Officially designated KIC 8462852, the star made headlines after researchers announced significant short-term dimming. NASA’s Kepler space telescope observed the star dimming by up to 20% over just a few days. But the star is also in a longer-term dimming cycle. A cycle that continues today.
Researchers still struggle to explain the extreme short-term dimming, but they have a good explanation for the longer-term trend. Dust.
Using NASA’s Spitzer and Swift missions, researchers found dimming was less in infrared light compared to ultraviolet light. According to the researchers, “any object larger than dust particles would dim all wavelengths of light equally.” That nixes a giant alien structure harnessing the star’s power.
“This pretty much rules out the alien megastructure theory, as that could not explain the wavelength-dependent dimming,” says Huan Meng, the research’s lead author. “We suspect, instead, there is a cloud of dust orbiting the star with a roughly 700-day orbital period.”
Think of Tabby’s Star dimming like how we experience the Sun every day. At noon, the Sun beats down on you. Find a tree or overhang and the amount of sunlight hitting you is reduced across all wavelengths. Now think about sunrise or sunset. The sun appears redder as ultraviolet light is scattered by tiny particles in Earth’s atmosphere. This effect is even more pronounced when the particles are thicker like smoke from a nearby forest fire.
Based on the observations, the dust causing this dimming is exceptionally tiny. Each grain no more than a few micrometers across. Any smaller and the pressure from the starlight would continuously push the dust into space. Anything bigger than a dust particle would uniformly block light in all wavelengths according to the researchers.
This isn’t a slam dunk for what’s causing the dimming.

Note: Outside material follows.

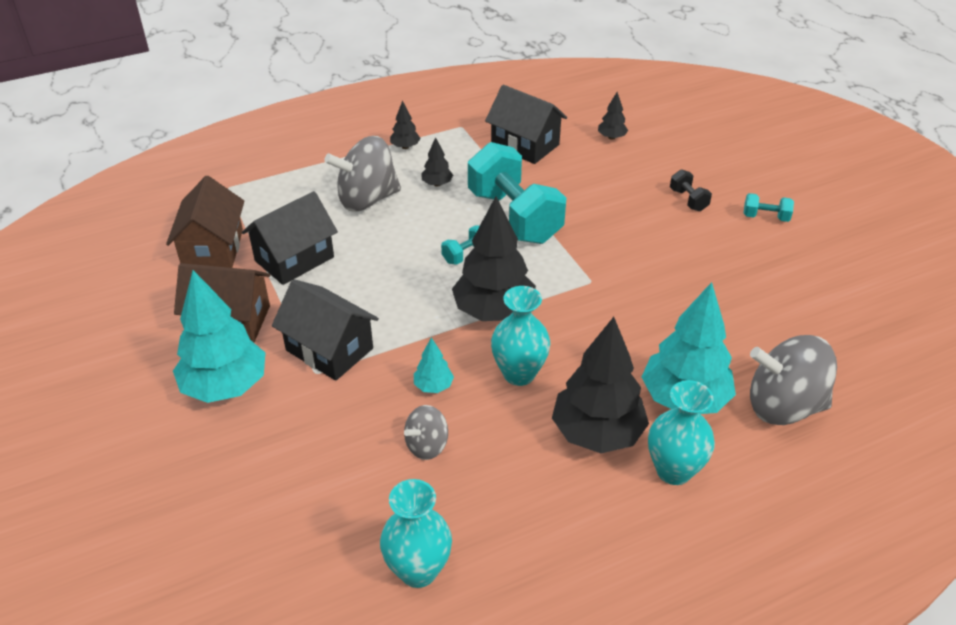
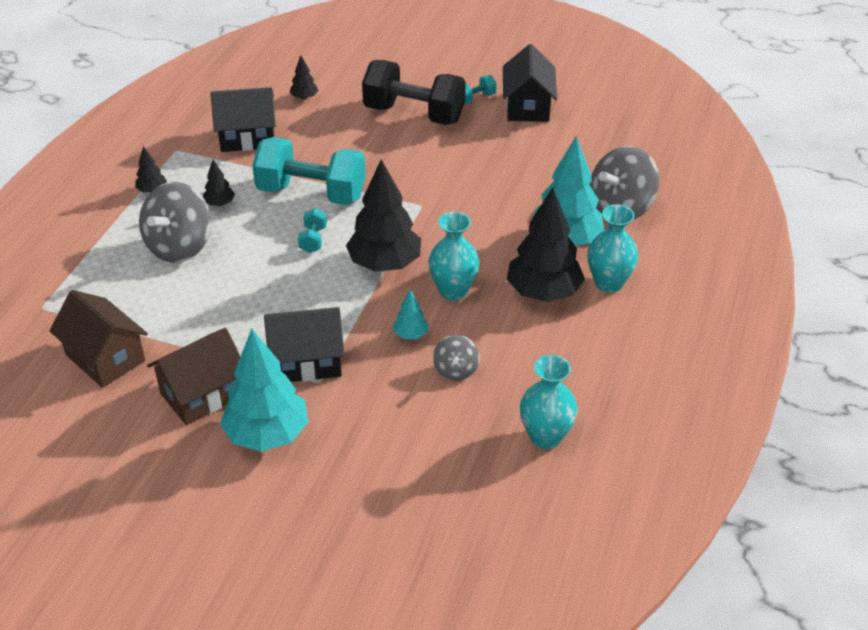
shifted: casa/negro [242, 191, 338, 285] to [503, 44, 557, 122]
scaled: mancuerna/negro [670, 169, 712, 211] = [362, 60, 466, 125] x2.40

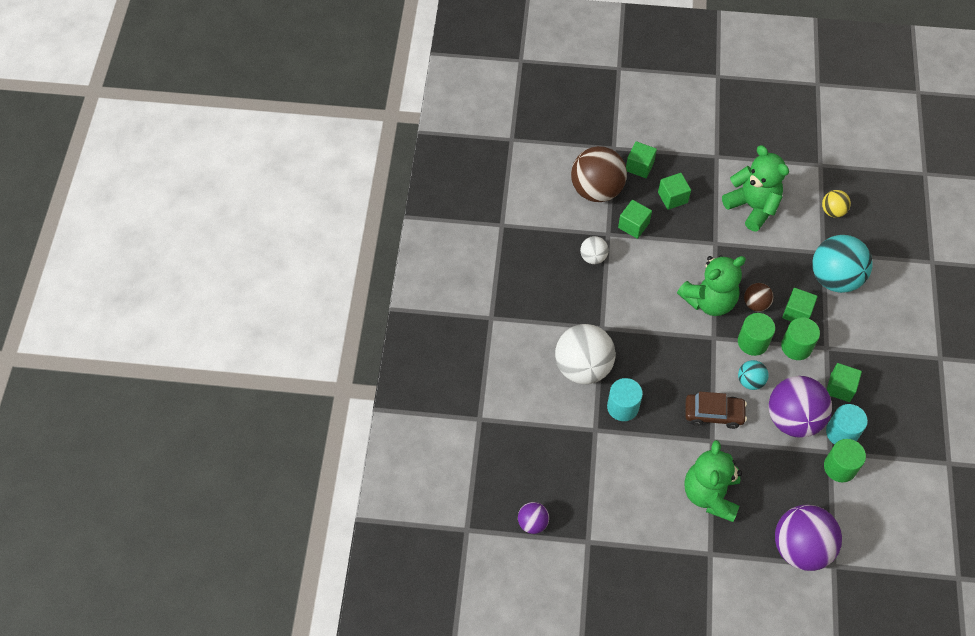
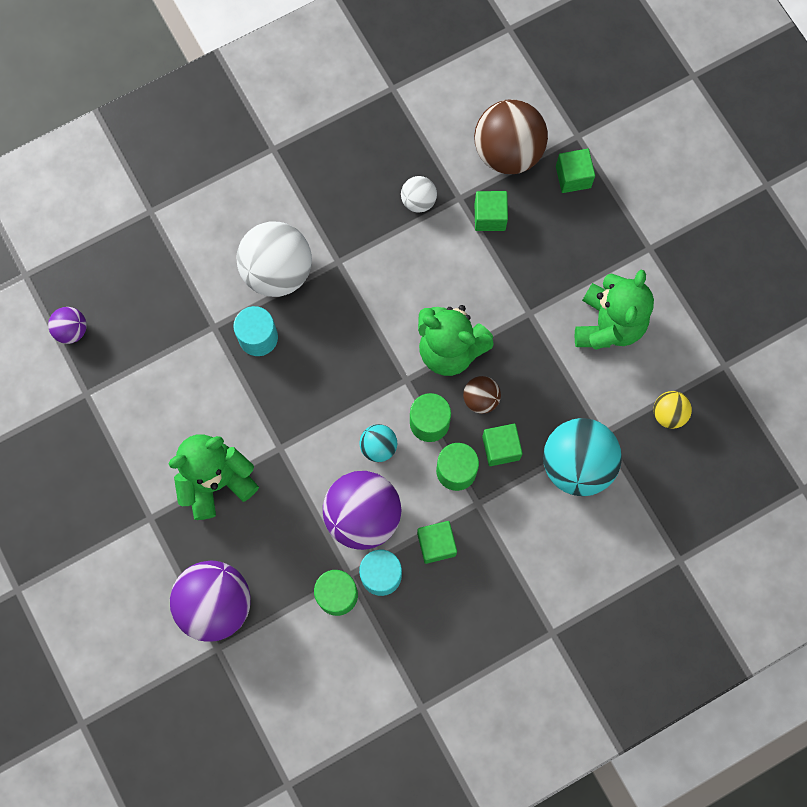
gone: cubo/verde [658, 173, 691, 210]; coche/marrón [685, 392, 747, 429]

Only the best explanation given the observations. It does pretty much rule out an alien megastructure. That was always one of the more ‘out-there’ ideas, but it made for fun speculation.
There’s still the question of what caused the star to suddenly dim around 20% during the Kepler observation. Previous research pointed the finger at a possible swarm of comets. But Siegfried Vanaverbeke, a volunteer at the Belgian AstroLAB IRIS observatory (who assisted with this new research), suggests, “Tabby’s Star could have something like a solar activity cycle.”
There’s still a lot of mystery surrounding Tabby’s Star. But, researchers are pretty sure an advanced alien civilization isn’t harnessing the star’s power. And if they are, let’s maybe not let them know where we are.
Tabby’s Star joins an ever-growing list of observation targets for the next generation of telescopes.